Problem description:
Copy each line below without leaving any out.

Materials provided:
★ ★ ★ ★
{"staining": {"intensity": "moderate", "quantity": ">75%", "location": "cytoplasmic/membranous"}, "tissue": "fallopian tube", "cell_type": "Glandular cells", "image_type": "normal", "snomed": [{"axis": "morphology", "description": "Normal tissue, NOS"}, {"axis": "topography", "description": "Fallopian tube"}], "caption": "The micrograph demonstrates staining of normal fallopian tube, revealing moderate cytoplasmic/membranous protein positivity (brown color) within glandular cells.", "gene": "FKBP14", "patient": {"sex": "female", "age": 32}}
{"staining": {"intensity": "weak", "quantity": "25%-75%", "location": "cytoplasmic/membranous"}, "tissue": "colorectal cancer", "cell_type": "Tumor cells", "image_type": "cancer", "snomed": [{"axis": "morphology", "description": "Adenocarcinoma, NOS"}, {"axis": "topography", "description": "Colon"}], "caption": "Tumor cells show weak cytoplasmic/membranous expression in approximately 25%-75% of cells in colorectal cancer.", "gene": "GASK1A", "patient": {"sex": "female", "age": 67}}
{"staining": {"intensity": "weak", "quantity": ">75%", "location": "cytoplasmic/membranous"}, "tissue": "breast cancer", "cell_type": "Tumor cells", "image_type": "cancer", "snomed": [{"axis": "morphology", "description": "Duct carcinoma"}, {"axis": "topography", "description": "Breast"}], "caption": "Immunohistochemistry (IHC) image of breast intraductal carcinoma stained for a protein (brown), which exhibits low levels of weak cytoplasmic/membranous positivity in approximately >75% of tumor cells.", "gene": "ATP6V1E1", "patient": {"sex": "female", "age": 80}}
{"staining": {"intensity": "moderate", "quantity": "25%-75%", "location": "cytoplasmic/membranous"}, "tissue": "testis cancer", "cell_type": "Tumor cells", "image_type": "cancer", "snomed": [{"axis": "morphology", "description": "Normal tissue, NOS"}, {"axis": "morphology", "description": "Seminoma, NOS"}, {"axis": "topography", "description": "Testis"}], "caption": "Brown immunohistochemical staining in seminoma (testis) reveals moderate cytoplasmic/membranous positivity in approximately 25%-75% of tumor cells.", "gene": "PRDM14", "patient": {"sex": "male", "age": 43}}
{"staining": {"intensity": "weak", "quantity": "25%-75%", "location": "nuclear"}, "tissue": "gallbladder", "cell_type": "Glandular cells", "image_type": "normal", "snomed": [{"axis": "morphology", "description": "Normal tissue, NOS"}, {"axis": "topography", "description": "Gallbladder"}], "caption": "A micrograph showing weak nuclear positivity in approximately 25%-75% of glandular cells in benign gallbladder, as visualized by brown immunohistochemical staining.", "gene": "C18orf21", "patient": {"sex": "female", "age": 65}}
★ ★ ★ ★
Solution to this exercise:
{"staining": {"intensity": "moderate", "quantity": ">75%", "location": "cytoplasmic/membranous"}, "tissue": "fallopian tube", "cell_type": "Glandular cells", "image_type": "normal", "snomed": [{"axis": "morphology", "description": "Normal tissue, NOS"}, {"axis": "topography", "description": "Fallopian tube"}], "caption": "The micrograph demonstrates staining of normal fallopian tube, revealing moderate cytoplasmic/membranous protein positivity (brown color) within glandular cells.", "gene": "FKBP14", "patient": {"sex": "female", "age": 32}}
{"staining": {"intensity": "weak", "quantity": "25%-75%", "location": "cytoplasmic/membranous"}, "tissue": "colorectal cancer", "cell_type": "Tumor cells", "image_type": "cancer", "snomed": [{"axis": "morphology", "description": "Adenocarcinoma, NOS"}, {"axis": "topography", "description": "Colon"}], "caption": "Tumor cells show weak cytoplasmic/membranous expression in approximately 25%-75% of cells in colorectal cancer.", "gene": "GASK1A", "patient": {"sex": "female", "age": 67}}
{"staining": {"intensity": "weak", "quantity": ">75%", "location": "cytoplasmic/membranous"}, "tissue": "breast cancer", "cell_type": "Tumor cells", "image_type": "cancer", "snomed": [{"axis": "morphology", "description": "Duct carcinoma"}, {"axis": "topography", "description": "Breast"}], "caption": "Immunohistochemistry (IHC) image of breast intraductal carcinoma stained for a protein (brown), which exhibits low levels of weak cytoplasmic/membranous positivity in approximately >75% of tumor cells.", "gene": "ATP6V1E1", "patient": {"sex": "female", "age": 80}}
{"staining": {"intensity": "moderate", "quantity": "25%-75%", "location": "cytoplasmic/membranous"}, "tissue": "testis cancer", "cell_type": "Tumor cells", "image_type": "cancer", "snomed": [{"axis": "morphology", "description": "Normal tissue, NOS"}, {"axis": "morphology", "description": "Seminoma, NOS"}, {"axis": "topography", "description": "Testis"}], "caption": "Brown immunohistochemical staining in seminoma (testis) reveals moderate cytoplasmic/membranous positivity in approximately 25%-75% of tumor cells.", "gene": "PRDM14", "patient": {"sex": "male", "age": 43}}
{"staining": {"intensity": "weak", "quantity": "25%-75%", "location": "nuclear"}, "tissue": "gallbladder", "cell_type": "Glandular cells", "image_type": "normal", "snomed": [{"axis": "morphology", "description": "Normal tissue, NOS"}, {"axis": "topography", "description": "Gallbladder"}], "caption": "A micrograph showing weak nuclear positivity in approximately 25%-75% of glandular cells in benign gallbladder, as visualized by brown immunohistochemical staining.", "gene": "C18orf21", "patient": {"sex": "female", "age": 65}}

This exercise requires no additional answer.